The five general subjects that occurred most frequently in the Toronto Star’s local news coverage were sports, arts & entertainment, police/crime, business, and land use/development (see Table 1). News items belonging to these five categories along with all coded news items were analyzed in this research.
Table 1: General subject codes, description, and frequency among local news items and geographic references included in those items
|Police/crime/legal/courts/local public safety
|Land use/urban design/development/redevelopment
|Social supports/Affordable housing/poverty/social justice
|Federal or provincial politics/initiatives – local angle
|Local impact of national security/terrorism/…
The data were entered into an Esri Personal GeoDatabase using Microsoft Access. Coding was performed by the project’s principal investigator and a research assistant, and inter-coder reliability testing ensured that the interpretation of coding procedures by each coder resulted in significant agreement. Each geographic reference was geocoded or associated with pre-existing features in Esri’s ArcMap. Geographic references were stored within an embedded related sub-table, which permitted the handling of any number of geographic references from individual news items during data entry. The process helped enforce referential integrity, cascading updates, and the deletion of related fields and records in Microsoft Access.
The spatial data for all geographic references were stored in their own layer and related to the news item data tables using a primary key field. To link news contents and geographic references, a one-to-many relationship class was created. This allows the relationship to be called on demand. For example, if the locations of all geographic references in an article are required, the article’s record is selected from the table of news items and then its relationship class associated with the reference data is called. As a result of this call, the selection is passed on to its associated table and the related geographic locations are selected and shown on the map. From here, the data can be exported as a new dataset and further analysis can be performed. A duplication of points occurred if more than one article referenced the same location. Multiple points at the same location contain the information from each news item associated with that location.
For some steps in this research, the data were extracted such that there were subsets based on the most popular general subjects. In this paper, we apply point pattern analysis and other spatial analysis techniques to all news items as well as to select subsets using the GIS tools described in the following section.
Point pattern analysis methods
Point pattern analysis techniques are employed to describe the spatial distribution of “events” that can be represented as points in geographic space or a series of such points. Although this type of analysis has rarely been performed on news coverage, there are numerous examples from other disciplines. For example, the U.S. Department of Justice provides an in-depth guide to point pattern analysis of crime data (Eck, Chainey, Cameron, Leitner, & Wilson, 2005). The documented methods include standard deviational ellipses and tests for clustering. In the area of real estate valuation, researchers have examined socio-economic characteristics and housing prices using spatial autocorrelation statistics (Can, 1998; Han, 2006; Liu, Li, Sun, & Ma, 2006). Epidemiology, ecology, urban geography, and environmental justice are other fields where point pattern analysis has been used to identify significant spatial clusters.

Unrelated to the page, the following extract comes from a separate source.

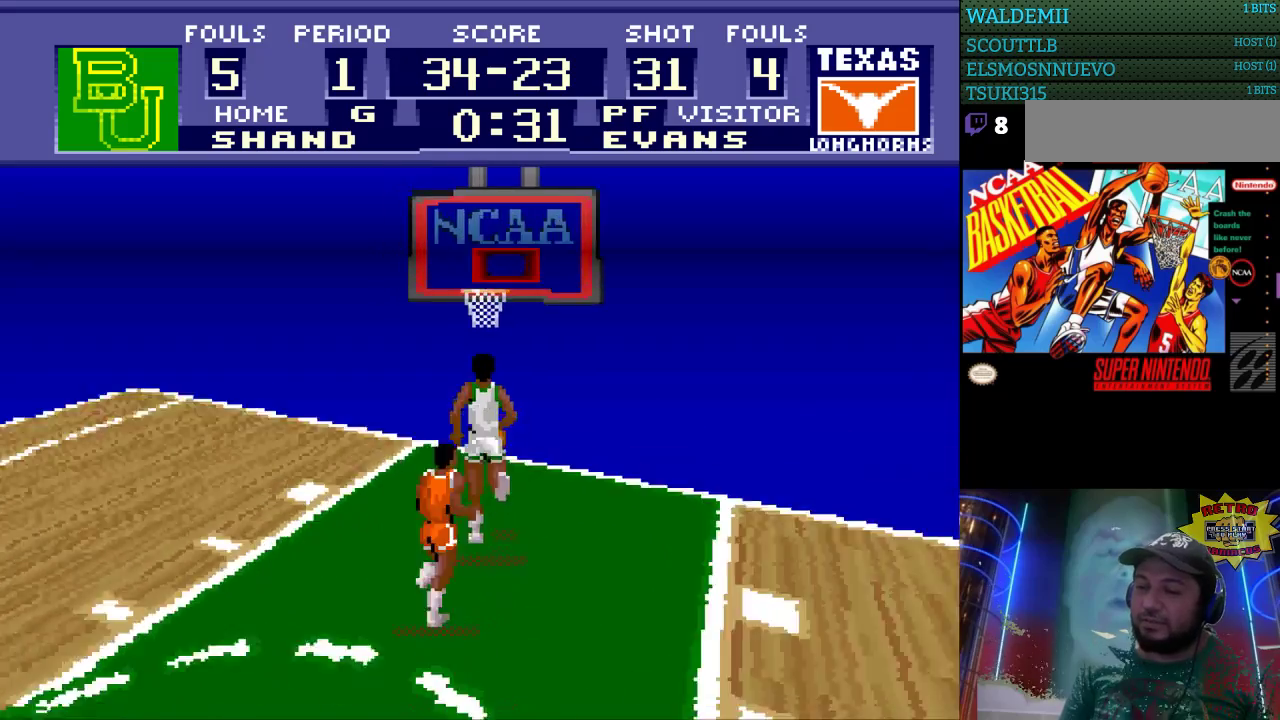
{"buttons": ["DPAD_UP"], "events": []}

Visual analysis of spatial point patterns
To gain a basic understanding of the spatial coverage of local news items, the raw data were visualized on maps, in which each item was represented by a point symbol. This was done for all news items and for the five subsets by general subject area. The point distribution was combined with a base map for geographic orientation. The base map included municipal boundaries and labels (City of Toronto and surrounding regional municipalities), highways and major roads, as well as Lake Ontario.
The standard deviational ellipse is a common way to assess the geographic trend of a set of points. It involves calculating the standard distance in the x and y coordinate directions. The standard deviation of both x and y of all points to the mean centre point determines the orientation of the ellipse and shows if there is elongation in a particular direction (Esri Inc., 2011). The resulting ellipses for each news subset provide visual and quantitative information on the differences in the geographic distribution of local news. Ellipses were created and inspected for all 16 general subjects and mapped for the five most frequent subjects.
While the point map described above will show only one point symbol even where multiple geographic references from different news items overlap, these references can be dissolved into a single point that carries the count of references as a new attribute. This count can then be translated into a proportional symbol map that shows each reference location with a circle (or other symbol), the size of which is proportional to the count.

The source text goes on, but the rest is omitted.